Minamata | Review
Man with a Movie Camera: Levitas Aims for Noble Rendering of Horrific Toxic Waste Contamination
You’ve heard it before—corporate greed and government corruption colluding to cover up or continue the poisoning its local population for capital gain. In fact, it’s still going on right now in Flint, Michigan (to name one of several prominent contemporary examples). But director Andrew Levitas scores a major acquisition in star Johnny Depp to headline his sophomore directorial outing, Minamata, which recounts the travails of WWII photographer W. Eugene Smith, whose career was shortly revived in 1971 when he traveled to Minamata, Japan, commissioned by Life magazine to document the considerable effects of mercury poisoning on the local population due to the willful negligence of Chisso Corporation. The chemical company, which supplied liquid crystal and other plastic products, was actively polluting the water in the surrounding area with industrial waste from 1932 to 1968. Levitas crafts his narrative around the perspective of Smith, who suffered his own extensive injuries in his pursuit of justice, but the film’s sacrosanct quest for admiration on the shoulders of its noted protagonist overrides the visceral horrors, its rigidly patrician structure resting on celebrity and a boiler plate narrative.

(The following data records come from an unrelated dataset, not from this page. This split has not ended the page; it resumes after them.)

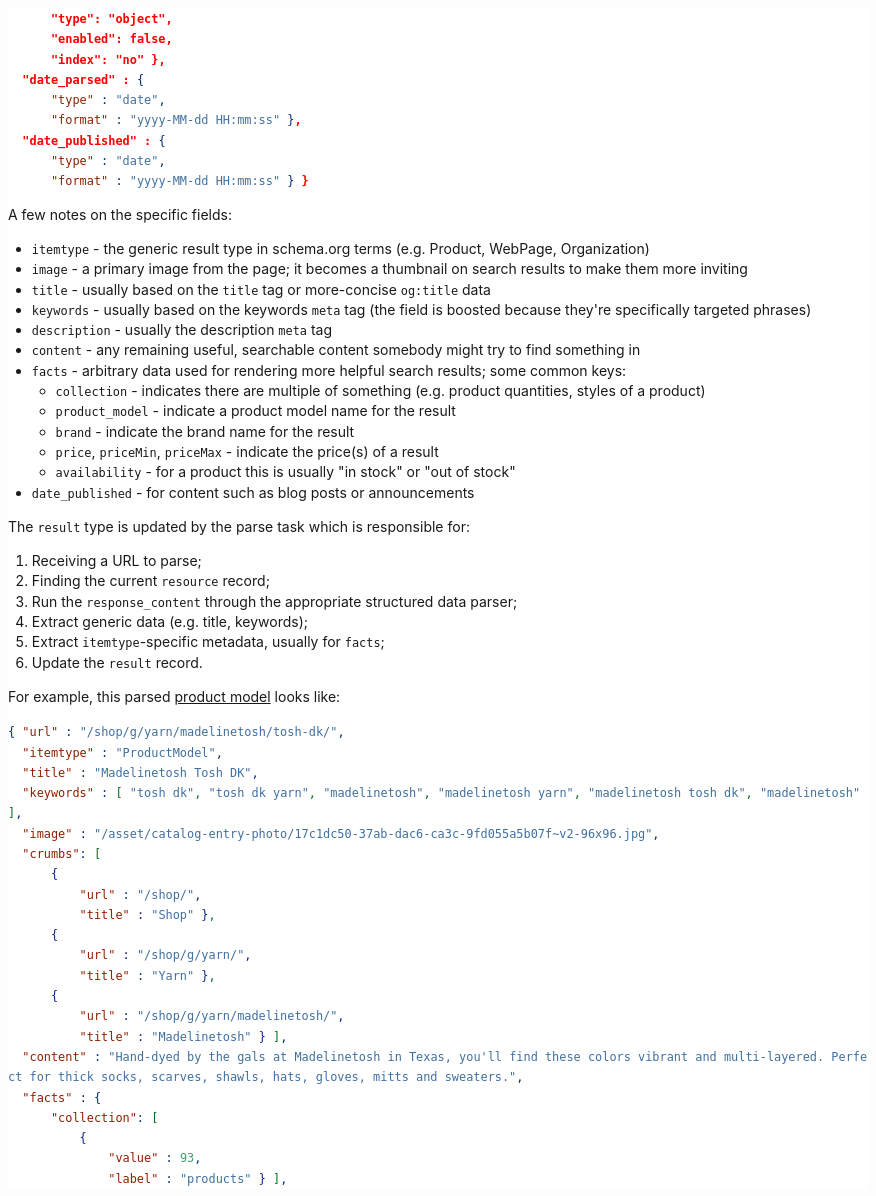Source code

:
 ```json
      "type": "object",
      "enabled": false,
      "index": "no" },
  "date_parsed" : {
      "type" : "date",
      "format" : "yyyy-MM-dd HH:mm:ss" },
  "date_published" : {
      "type" : "date",
      "format" : "yyyy-MM-dd HH:mm:ss" } }
```

A few notes on the specific fields:

 * `itemtype` - the generic result type in schema.org terms (e.g. Product, WebPage, Organization)
 * `image` - a primary image from the page; it becomes a thumbnail on search results to make them more inviting
 * `title` - usually based on the `title` tag or more-concise `og:title` data
 * `keywords` - usually based on the keywords `meta` tag (the field is boosted because they're specifically targeted
   phrases)
 * `description` - usually the description `meta` tag
 * `content` - any remaining useful, searchable content somebody might try to find something in
 * `facts` - arbitrary data used for rendering more helpful search results; some common keys:
    * `collection` - indicates there are multiple of something (e.g. product quantities, styles of a product)
    * `product_model` - indicate a product model name for the result
    * `brand` - indicate the brand name for the result
    * `price`, `priceMin`, `priceMax` - indicate the price(s) of a result
    * `availability` - for a product this is usually "in stock" or "out of stock"
 * `date_published` - for content such as blog posts or announcements

The `result` type is updated by the parse task which is responsible for:

 1. Receiving a URL to parse;
 2. Finding the current `resource` record;
 3. Run the `response_content` through the appropriate structured data parser;
 4. Extract generic data (e.g. title, keywords);
 5. Extract `itemtype`-specific metadata, usually for `facts`;
 6. Update the `result` record.

For example, this parsed [product model][17] looks like:

```json
{ "url" : "/shop/g/yarn/madelinetosh/tosh-dk/",
  "itemtype" : "ProductModel",
  "title" : "Madelinetosh Tosh DK",
  "keywords" : [ "tosh dk", "tosh dk yarn", "madelinetosh", "madelinetosh yarn", "madelinetosh tosh dk", "madelinetosh" ],
  "image" : "/asset/catalog-entry-photo/17c1dc50-37ab-dac6-ca3c-9fd055a5b07f~v2-96x96.jpg",
  "crumbs": [
      {
          "url" : "/shop/",
          "title" : "Shop" },
      {
          "url" : "/shop/g/yarn/",
          "title" : "Yarn" },
      {
          "url" : "/shop/g/yarn/madelinetosh/",
          "title" : "Madelinetosh" } ],
  "content" : "Hand-dyed by the gals at Madelinetosh in Texas, you'll find these colors vibrant and multi-layered. Perfect for thick socks, scarves, shawls, hats, gloves, mitts and sweaters.",
  "facts" : {
      "collection": [
          {
              "value" : 93,
              "label" : "products" } ],
```

 [1]: http://www.google.com/
 [2]: http://www.google.com/cse/all
 [3]: http://www.google.com/enterprise/search/products_gss_pricing.html
 [4]: http://www.theloopyewe.com/
 [5]: http://schema.org/
 [6]: http://www.sitemaps.org/
 [7]: /blog/2013/05/13/structured-data-with-schema-org.html
 [8]: http://www.elasticsearch.org/
[10]: http://www.theloopyewe.com/sitemap.xml
[11]: https://github.com/ruflin/Elastica/
[12]: http://www.opensearch.org/Home
[13]: https://www.theloopyewe.com/search/results.atom?q=spring+fling
[14]: https://www.theloopyewe.com/search/results.rss?q=spring+fling
[15]: https://www.theloopyewe.com/search/opensearch.xml
[16]: https://www.theloopyewe.com/search/?q=madelinetosh
[17]: https://www.theloopyewe.com/shop/g/yarn/madelinetosh/tosh-dk/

W. Eugene Smith (Depp), celebrated war photographer, is about to say au revoir to his dwindling career, steeped as he is in financial debt in 1971 New York, when his final lifeline, “Life” Magazine editor Robert Hayes (Bill Nighy) allows for a dubious commission for Smith to travel to Japan to investigate and uncover the poisoning of a fishing village in Minamata. Dependent upon the resilient Japanese translator Aileen (Minami) and a local organization protesting the local Chisso Corporation’s fault in dumping mercury sulfate into their industrial wastewater, Smith captures the photographs which would eventually be used in exposing the corporation and landing a settlement for the village’s inhabitants—though the receipt of their compensation has been another matter entirely.
One of the film’s bigger issues is its dual dependence on Depp and Smith to unveil the narrative, whereas Aileen or another local focal point might have yielded more authentic emotional peaks. But Levitas tries to allow the horrors to speak for themselves, both in reenactment and Smith’s actual photography, which works to an extent. But the dark, despicable reality of Minamata gets eclipsed by Smith’s characterization, introduced as a reclusive alcoholic who has all but given up on his career and whose interest in considering Minamata is motivated by his attraction to Aileen. Add to this the distraction of Depp, who despite his hirsute wisps delves into the gonzo closet a la his noted Hunter S. Thompson impersonation in Fear and Loathing in Las Vegas (1998).
If Smith was responsible for allowing his reputation to shine the spotlight on Minamata, one wishes some of the Japanese characters would have been crafted as more than stock types, either defined solely by their relationship to Smith (as in Minami’s Aileen), their particular ailments (Ryu Kase’s Kiyoshi) or grassroots roles (Tadanobu Asano’s Tatsuo Matsumura).
The script, adapted from the book by Mr. and Mrs. Smith via Levitas, David K. Kessler, Stephen Deuters and Jason Forman, assembles them mostly in formations of a Greek chorus. Paired with some risible dialogue in sequences where Depp’s Smith coaches Minami’s Aileen as she expresses in interest at helping with photography, these slights hobble the bigger picture of Minamata. Prominent in the supporting English speaking cast, Bill Nighy is allowed the chance to develop a wider range in his limited scenes, though the insistence of including his emotional reaction upon receiving Smith’s photos of Minamata is unnecessary as the film doesn’t take the proper time to dissect the expected repulsion and disgust from both the importance of revealing to the public such realities as well as the grisly shock value which generates publication sales.
While the film was beautifully shot in Japan and Belgrade by Benoit Delhomme (At Eternity’s Gate, 2018), the intensity promised by Ryuichi Sakamoto never reaches the eeriness or the emotion it primes the audience for. Not unlike Todd Haynes’ 2019 title Dark Waters, which follows a familiar trajectory of the noble, self-sacrificing savior, Levitas spends even less time on mining the historical timeline which led up to Smith’s involvement, leaving brief montages of the grisly feline footage which sparked the disease’s previous name as “dancing cat fever.” Instead, these various traumas are reduced to clunky exposition in the dialogue, concluding with the usual subtitles, which again, spend more time on the subject of Smith than the continued reality of its victims.
Reviewed on February 21st at the Berlin International Film Festival – Berlinale Special Gala programme. 115 Mins.